(Records from a data source)
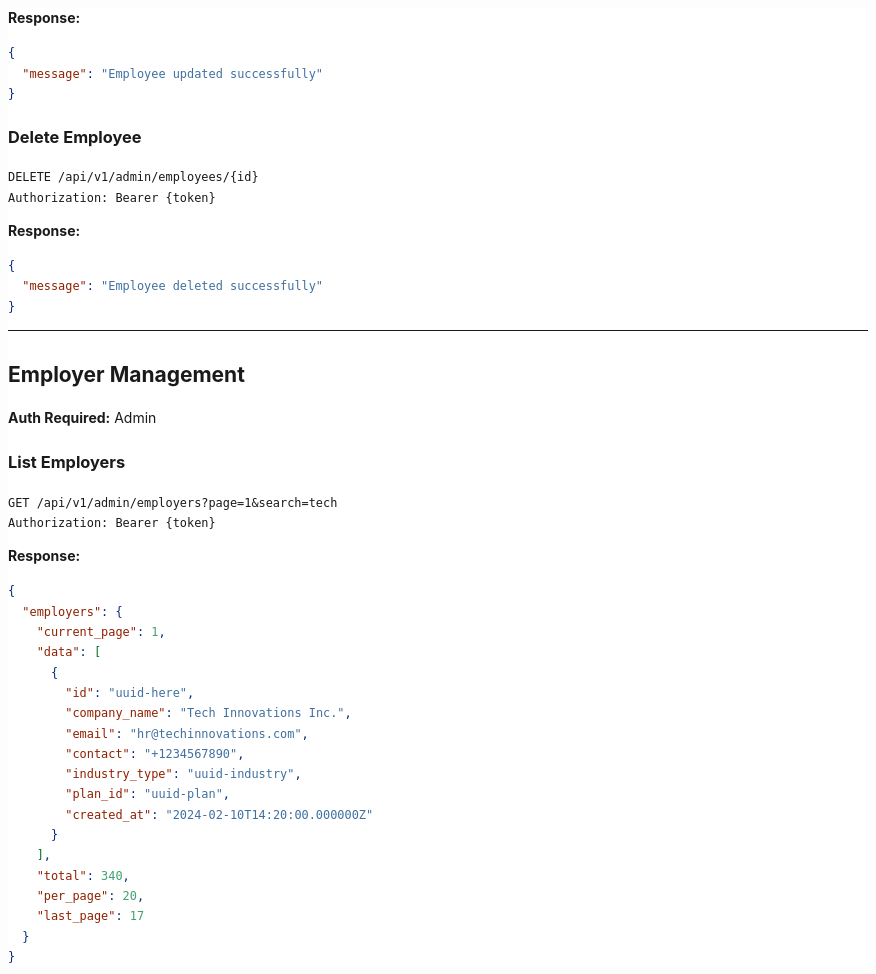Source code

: **Response:**
```json
{
  "message": "Employee updated successfully"
}
```

### Delete Employee

```http
DELETE /api/v1/admin/employees/{id}
Authorization: Bearer {token}
```

**Response:**
```json
{
  "message": "Employee deleted successfully"
}
```

---

## Employer Management

**Auth Required:** Admin

### List Employers

```http
GET /api/v1/admin/employers?page=1&search=tech
Authorization: Bearer {token}
```

**Response:**
```json
{
  "employers": {
    "current_page": 1,
    "data": [
      {
        "id": "uuid-here",
        "company_name": "Tech Innovations Inc.",
        "email": "hr@techinnovations.com",
        "contact": "+1234567890",
        "industry_type": "uuid-industry",
        "plan_id": "uuid-plan",
        "created_at": "2024-02-10T14:20:00.000000Z"
      }
    ],
    "total": 340,
    "per_page": 20,
    "last_page": 17
  }
}
```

- Exercise aim
Filter the records, keeping only lines that contain "message", and show those lines.

- Exercise result
  "message": "Employee updated successfully"
  "message": "Employee deleted successfully"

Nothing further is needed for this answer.